Figurative painter Steve Lopes has consistently attracted the attention of critics and collectors with his rich subject matter. His distinctive works are evidence of a large investment of labour and skill, which has made them readily recognisable and highly collectable.
Lopes has travelled extensively, and these paintings are based on his experiences and interactions with people and places that he sees as existing beyond borders. The artist’s work deals largely with the figure in the landscape “My recent body of work largely deals with migration to Australia. My interest in this theme stems from my ethnic background and my paintings deal with aspects associated with assimilation into new territories. In my work I try to describe the importance of family and community and its significance to immigrant groups who must adapt and cope with their new homeland − especially one as harsh and expansive as Australia. Growing up in a multicultural environment provided me with strong subject matter and ideas. They’re mostly concerned with the notion of national identity and reinterpreting the stereotyped ideas of what it is to be Australian. I feel there is a lot still left to be said on these issues in our country’s art and I feel passionate about the subject matter as it’s something
I’ve personally had to come to grips with throughout my life.”
Lopes has exhibited nationally and internationally over more than two decades, staging more than 35 solo shows and undertaking a number of prestigious residencies.
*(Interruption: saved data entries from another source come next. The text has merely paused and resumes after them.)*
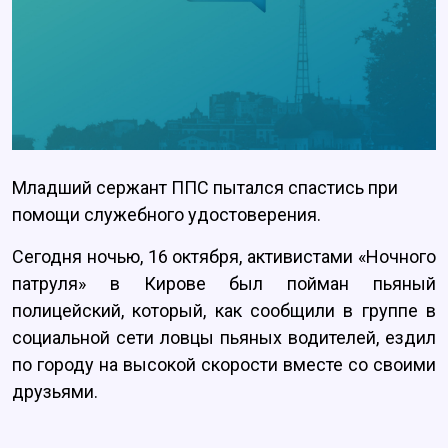
Младший сержант ППС пытался спастись при
помощи служебного удостоверения.
Сегодня ночью, 16 октября, активистами «Ночного
патруля» в Кирове был пойман пьяный
полицейский, который, как сообщили в группе в
социальной сети ловцы пьяных водителей, ездил
по городу на высокой скорости вместе со своими
друзьями.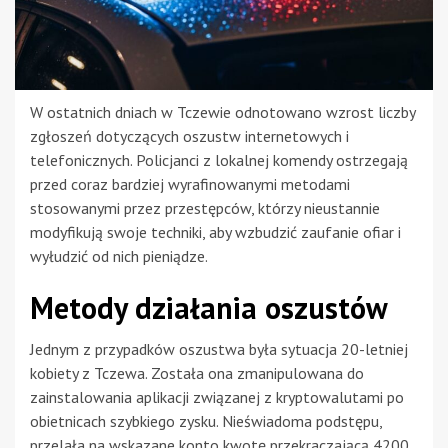
W ostatnich dniach w Tczewie odnotowano wzrost liczby
zgłoszeń dotyczących oszustw internetowych i
telefonicznych. Policjanci z lokalnej komendy ostrzegają
przed coraz bardziej wyrafinowanymi metodami
stosowanymi przez przestępców, którzy nieustannie
modyfikują swoje techniki, aby wzbudzić zaufanie ofiar i
wyłudzić od nich pieniądze.
Metody działania oszustów
Jednym z przypadków oszustwa była sytuacja 20-letniej
kobiety z Tczewa. Została ona zmanipulowana do
zainstalowania aplikacji związanej z kryptowalutami po
obietnicach szybkiego zysku. Nieświadoma podstępu,
przelała na wskazane konto kwotę przekraczającą 4200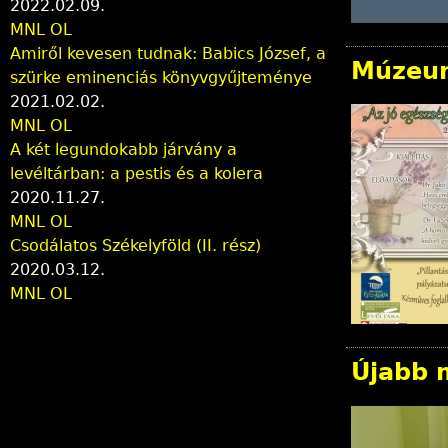
2022.02.09.
MNL OL
Amiről kevesen tudnak: Babics József, a
Múzeum
szürke eminenciás könyvgyűjteménye
2021.02.02.
MNL OL
A két legundokabb járvány a
levéltárban: a pestis és a kolera
2020.11.27.
MNL OL
Csodálatos Székelyföld (II. rész)
2020.03.12.
MNL OL
Újabb m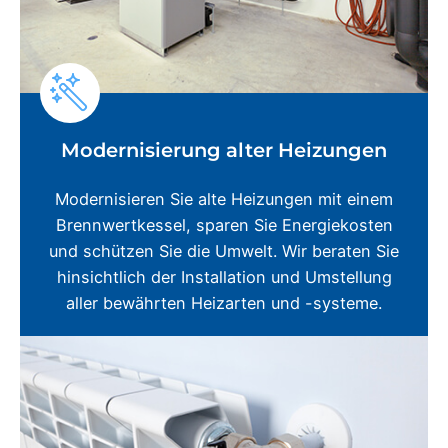
Modernisierung alter Heizungen
Modernisieren Sie alte Heizungen mit einem
Brennwertkessel, sparen Sie Energiekosten
und schützen Sie die Umwelt. Wir beraten Sie
hinsichtlich der Installation und Umstellung
aller bewährten Heizarten und -systeme.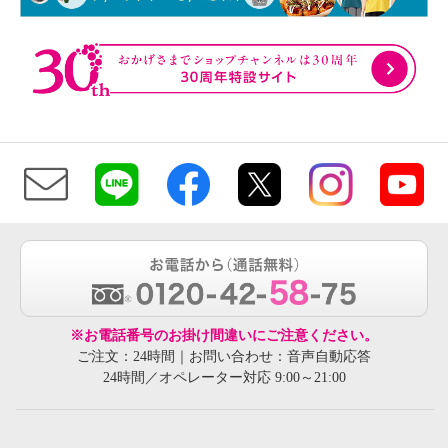
※お電話番号のお掛け間違いにご注意ください。
ご注文：24時間｜お問い合わせ：音声自動応答
24時間／オペレーター対応 9:00～21:00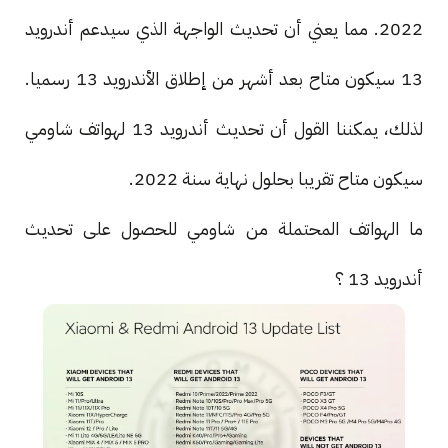
2022. مما يعني أن تحديث الواجهة الذي سيدعم أندرويد
13 سيكون متاح بعد أشهر من إطلاق الأندرويد 13 رسميا.
لذلك، يمكننا القول أن تحديث أندرويد 13 لهواتف شاومي
سيكون متاح تقريبا بحلول نهاية سنة 2022.
ما الهواتف المحتملة من شاومي للحصول على تحديث
أندرويد 13 ؟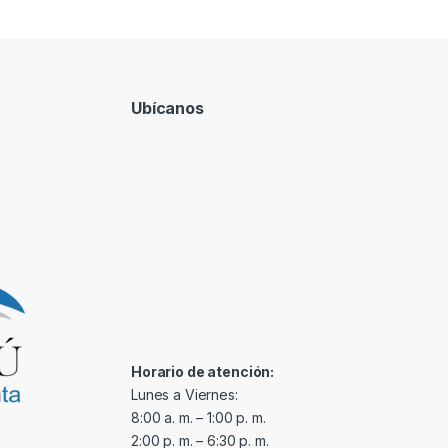
Ubícanos
Horario de atención:
Lunes a Viernes:
8:00 a. m. – 1:00 p. m.
2:00 p. m. – 6:30 p. m.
He was recently awarded the 2018 Gallipoli Art Prize. He travelled to the former battlefields of the Western Front in France and Belgium in 2017 with 10 other well-known Australian artists and was invited to exhibit works in the touring exhibition Salient – Contemporary artists at the Western Front.
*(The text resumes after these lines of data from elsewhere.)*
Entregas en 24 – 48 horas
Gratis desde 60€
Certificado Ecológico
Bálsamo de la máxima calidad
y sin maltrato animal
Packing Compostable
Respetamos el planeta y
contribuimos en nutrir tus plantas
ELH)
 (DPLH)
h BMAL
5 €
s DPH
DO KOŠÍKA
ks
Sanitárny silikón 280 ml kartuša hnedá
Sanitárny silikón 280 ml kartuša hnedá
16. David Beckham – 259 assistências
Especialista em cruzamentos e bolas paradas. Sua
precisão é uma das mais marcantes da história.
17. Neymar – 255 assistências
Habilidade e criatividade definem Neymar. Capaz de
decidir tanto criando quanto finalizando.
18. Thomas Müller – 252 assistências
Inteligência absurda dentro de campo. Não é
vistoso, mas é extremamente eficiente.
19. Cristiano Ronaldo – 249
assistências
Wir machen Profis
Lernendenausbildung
Lopes’s work is held in major public and private collections such as the National Gallery of Australia and the Parliament House Art Collection in Canberra, BHP Billiton, Art Collection Australia, The Bundanon Collection, University of Wollongong Art Collection, Coffs Harbour Regional Gallery, The University of Melbourne Library, Broken Hill Regional Gallery, Waiheke Regional Gallery in New Zealand, Time Warner Collection in New York, and the Rolls Royce Collection, British Biotech and Winsor & Newton Collection in London.